Vers un regard et une pensée en lévitation
Super Terram est une exposition composée d’oeuvres d’artistes originaires de différents pays tels l’Espagne, la France, la Grèce, Israël, l’Italie et les États-Unis, soutenue par La Fondation Desperados pour l’Art Urbain.
Quelle jeunesse ! Quelle volonté ! Quelle énergie !
Ces artistes apparaissent par leurs innovations comme des artistes se situant d’eux-mêmes – volontairement – du côté d’un « Salon des Refusés ». Refusant les refus temps, se refusant à une société qui les emporte malgré eux : ils manifestent l’heureuse et joyeuse insolence de la certitude de la jeunesse. Ils interrogent le monde d’aujourd’hui et proposent des « ouvertures » profondes, réfléchies et savantes en guise d’hypothèses, de réponses contemporaines affûtées et aiguisées. Ils sont jeunes, ils sont intelligents et pour eux il ne fait aucun doute qu’ils travaillent à une sorte de révolution : celle du regard, des rapports intersubjectifs, des relations entre le corps humain et le corps social, entre un être vivant se situant et une urbanisation figée l’entourant. Ils pensent l’image et sa force intrinsèque, sa pulsion profonde. « L’Arte è una cosa mentale » écrivait Léonard de Vinci, il est ici re-visuel. Revisualisé conceptuellement, techniquement, technologiquement et intimement.
Ces cartels de plasticiens œuvrent à leur façon. Par des approches, pourrait-on dire borderline, oscillants entre la scène « underground » et la maîtrise d’un savoir scientifique, la pratique et l’artistique de très bons niveaux, ils témoignent d’une acquisition de consciences et de démarches pointues.
Par une scénographie osée, le sable est partout présent au sol comme l’énonciation d’une poésie sous nos pieds qui annonce une vision paysagère et écologique pacifique et posée.
Sous les pavés il y avait la plage, ici, sous ce sable doré nous attend le rêve. Ce rêve nous tend la main et rejoint le regard du spectateur. Par une évocation indirecte de la présence à la fois de la mer, de souvenirs d’enfance, de l’univers infiniment petit et infiniment grand, ce sable rappelle celui de l’origine, de la naissance, celui où s’enfouissent les pontes …

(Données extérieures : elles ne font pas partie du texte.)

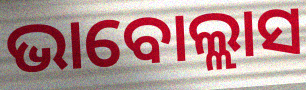
ଭାବୋଲ୍ଲାସ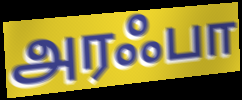
அரஃபா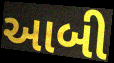
આબીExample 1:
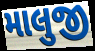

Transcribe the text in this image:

માલુજી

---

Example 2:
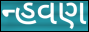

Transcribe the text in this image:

ન્હવણ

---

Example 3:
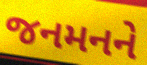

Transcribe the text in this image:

જનમનને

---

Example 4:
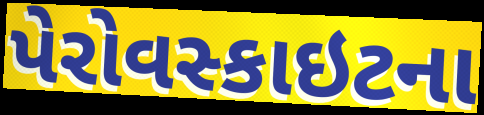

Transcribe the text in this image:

પેરોવસ્કાઇટના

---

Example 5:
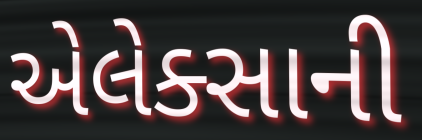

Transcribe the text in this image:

એલેક્સાનીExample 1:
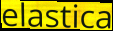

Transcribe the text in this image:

elastica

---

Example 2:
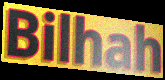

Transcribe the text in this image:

Bilhah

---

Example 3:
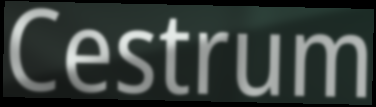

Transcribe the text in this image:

Cestrum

SUPER TERRAM s’expose dans un lieu où le clair-obscur, la pénombre, dominent. Cette mise en scène n’est pas sans rappeler celle des expositions de Salvador Dali et de Turner présentées autrefois dans une atmosphère et une ambiance sombre touchant au noir et poussant au maximum l’acuité de nos yeux. Il y a autour de nous comme un sfumato opaque…, le spectateur s’y promène en marchant sur des grains colorés comme pour s’y re-vivre intérieurement dans une pénombre intrigante. Le but est-il de soumettre notre pensée au doute dans un espace où notre corps reste en contact avec un sol devenu irrégulier, instable et mouvant, inhabituel ?
Pour la faire retomber à l’origine, à notre origine, au lieu de naissance de soi et de notre premier mot, au lieu de naissance d’un nouveau monde et d’une autre pensée visuelle … Cette ambition fait naître en nous une forme de contestation vécue par ses artistes avec délectation et joie. Satisfaction.

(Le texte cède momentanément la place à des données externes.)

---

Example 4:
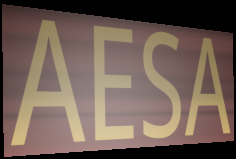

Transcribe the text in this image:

AESA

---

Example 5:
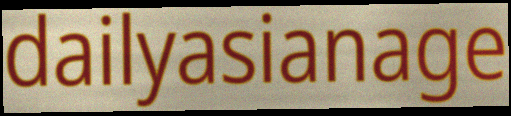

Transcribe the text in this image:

dailyasianage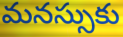
మనస్సుకు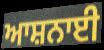
ਆਸ਼ਨਾਈ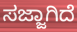
ಸಜ್ಜಾಗಿದೆ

Le commissaire de l’exposition, Gaël Lefeuvre, nous précise : « Je défends un art contextuel, qu’il soit urbain ou rural. Les artistes avec lesquels je travaille sont des reporters chacun à leur façon : ils s’intéressent aux autres … À l’exception du Collectif CELA ils ont tous déjà plus ou moins travaillé ensemble… L’idée est de changer d’atmosphère selon les espaces. Nous avons la volonté de théâtraliser l’espace d’exposition par la lumière, de casser les angles du bâtiment, d’effacer les plafonds pour mieux mettre en valeur la terre et les installations… C’est une manière de défendre une génération qui noue un vrai dialogue avec l’environnement urbain ou rural… Il est indéniable que SUPER TERRAM crée une ambiance tamisée et sensorielle. L’odorat, le toucher, la vue, l’ouïe sont sollicités… Elle se veut plutôt une interrogation sur un phénomène que l’on vit tous : le fait d’être pris par le système, noyé dans un flux d’informations et de produits, au point d’oublier parfois que la vie est plus simple que ça… ».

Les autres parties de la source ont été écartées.